Then of course, we are fighting WW3 and that is kind of spendy also, don’t you think? Notwithstanding, and not that you’ll ever see it in the drive by media, but the deficit is rapidly declining-probably because the economy is booming at historic levels and revenues are growing. This sounds a lot like Reagan doesn’t it? Well, Republican economics work in even the most dangerous of times.

(3) What is Congressman Nussle's position on the Values Fund? Once he said it was great, then he said it was terrible. Which does he really believe?

I cannot speak for Jim or his campaign, only for The Real Sporer on this one, and I am against it. We can make Iowa a business and investment haven for the New Millennium but we need major fundamental economic reforms, not more short term gambles.

(4) Congressman Nussle says he is/was a real leader in Congress. Since several other members of the Republican leadership knew about Mark Foley and his disgusting behavior with pages, doesn't it stand to reason Congressman Nussle also knew? If Congressman Nussle did not know, was Congressman Nussle the leader he claims to be?Why was he so out of the loop?

Gordon, is liberal hypocrisy unrestrained by even shame itself? Why do you care about Foley? My God man, you people have justified, enabled and indulged far, far worse from the aptly named and recently deceased Gerry Studds-who buggered his underage page while sojourning along the romantic Spanish Rivera, Bill Clinton, Barney Frank, and, that old time favorite Ted Kennedy (who sent the staffer with whom he was having an adulterous affair to the bottom of a tidal pool through a little thing that Massachusetts usually called vehicular homicide). How on earth could you be bothered by some repulsive emails?

(5) Instead of name calling (such as calling Chet "Cheat," saying he's fat, etc.) why don't you deal with issues, as I did in 1-4 above?

Name calling like trying to link Jim Nussle to the perv Mark Foley? Again, while I cannot speak for Jim or the campaign, after watching the pounding that he took, I’m sure Chester wouldn’t want to take a couple more rounds with Jim together on a stage. Read my earlier columns, the debate format sucks. Again, I cannot speak for Jim on this one but I will be happy to debate you or any other Democrat, any where, any time and on any issue or issues as make you all feel comfortable. We welcome the clash of ideas. Of course, having factual reality and context supported by reason and common sense, on my side does embolden me like champagne Appellation d'Origine Contrôlée.


Anonymous said...

Sporer you are so arrogant-but somehow I just love you.

Tell me again why you're not Nussle's spokesman?

Go get 'em!

Anonymous said...

One for Sporer, the historian to ponder.

Pirates of the Mediterranean
Kintbury, England
IN the autumn of 68 B.C. the world's only military superpower was dealt a profound psychological blow by a daring terrorist attack on its very heart.
Rome's port at Ostia was set on fire, the consular war fleet destroyed,and two prominent senators, together with their bodyguards and staff,kidnapped.

Problems to solve:
[1] In the political blog exchange, which people does the paragraph beginning "Gordon, is liberal hypocrisy" list after the words "far, far worse from"?
[2] Can you recast the paragraph of the political blog exchange that begins "Name calling like trying to link Jim Nussle" as a short bulleted list that keeps its main points?
[3] Go on with the political blog exchange, picking up after its last sentence about the fire at Ostia and the kidnapped senators.
The material after this point has no connection to the political blog exchange.

Collected data:
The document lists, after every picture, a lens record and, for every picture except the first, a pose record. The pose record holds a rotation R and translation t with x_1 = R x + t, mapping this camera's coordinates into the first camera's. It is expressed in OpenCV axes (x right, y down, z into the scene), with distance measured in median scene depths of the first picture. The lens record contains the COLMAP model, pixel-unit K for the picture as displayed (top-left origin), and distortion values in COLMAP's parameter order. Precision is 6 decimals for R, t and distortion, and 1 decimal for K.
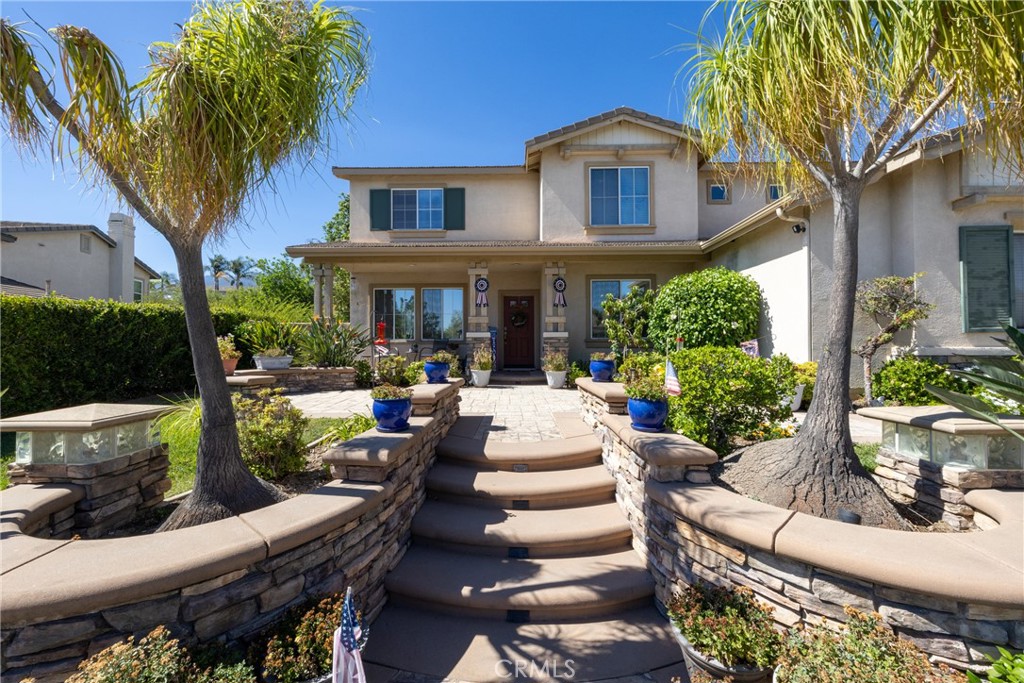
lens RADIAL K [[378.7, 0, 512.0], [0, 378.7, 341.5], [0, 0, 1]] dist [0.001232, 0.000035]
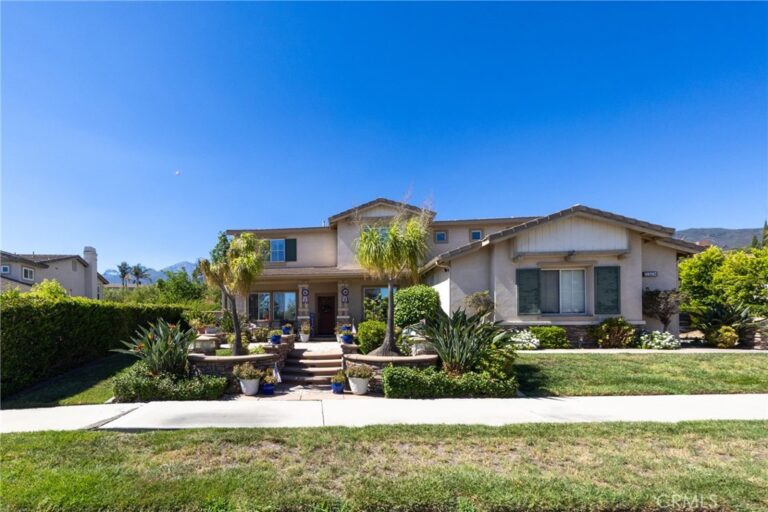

Responses by item number:
[1] Gerry Studds, Bill Clinton, Barney Frank, Ted Kennedy

[2]
- Calls linking Jim Nussle to Mark Foley name calling.
- Says he cannot speak for Jim or the campaign.
- Believes Chester would not want more rounds on stage with Jim after the pounding he took.
- Points to his earlier columns and says the debate format is bad.
- Offers to debate the questioner or any other Democrat anywhere, anytime, on any issues.
- Welcomes the clash of ideas.
- Says having factual reality and context, supported by reason and common sense, on his side emboldens him.

[3]
The incident, dramatic though it was, has not attracted much attention from modern historians. But history is mutable. An event that was merely a footnote five years ago has now, in our post-9/11 world, assumed a fresh
and ominous significance. For in the panicky aftermath of the attack, the Roman people made decisions that set them on the path to the destruction of their
Constitution, their democracy and their liberty. One cannot help
wondering if history is repeating itself. Consider the parallels. The perpetrators ofthis spectacular assault
were not in the pay of any foreign power: no nation would have dared to attack Rome so provocatively. They were, rather, the disaffected of the earth:"The ruined men of all nations," in the words of the great 19th-century German
historian Theodor Mommsen, "a piratical state with a peculiar esprit de corps."
Like Al Qaeda, these pirates were loosely organized, but able to spread a
disproportionate amount of fear among citizens who had believed
themselves immune from attack. To quote Mommsen again: "The Latin husbandman, the traveler on the Appian highway,the genteel bathing visitor at the terrestrial paradise of Baiae were no longer secure of their property or
their life for a single moment."
What was to be done? Over the preceding centuries, the Constitution of ancient Rome had developed an intricate series of checks and balances intended to prevent the concentration of power in the hands of a single
individual. The consulship, elected annually, was jointly held by two men.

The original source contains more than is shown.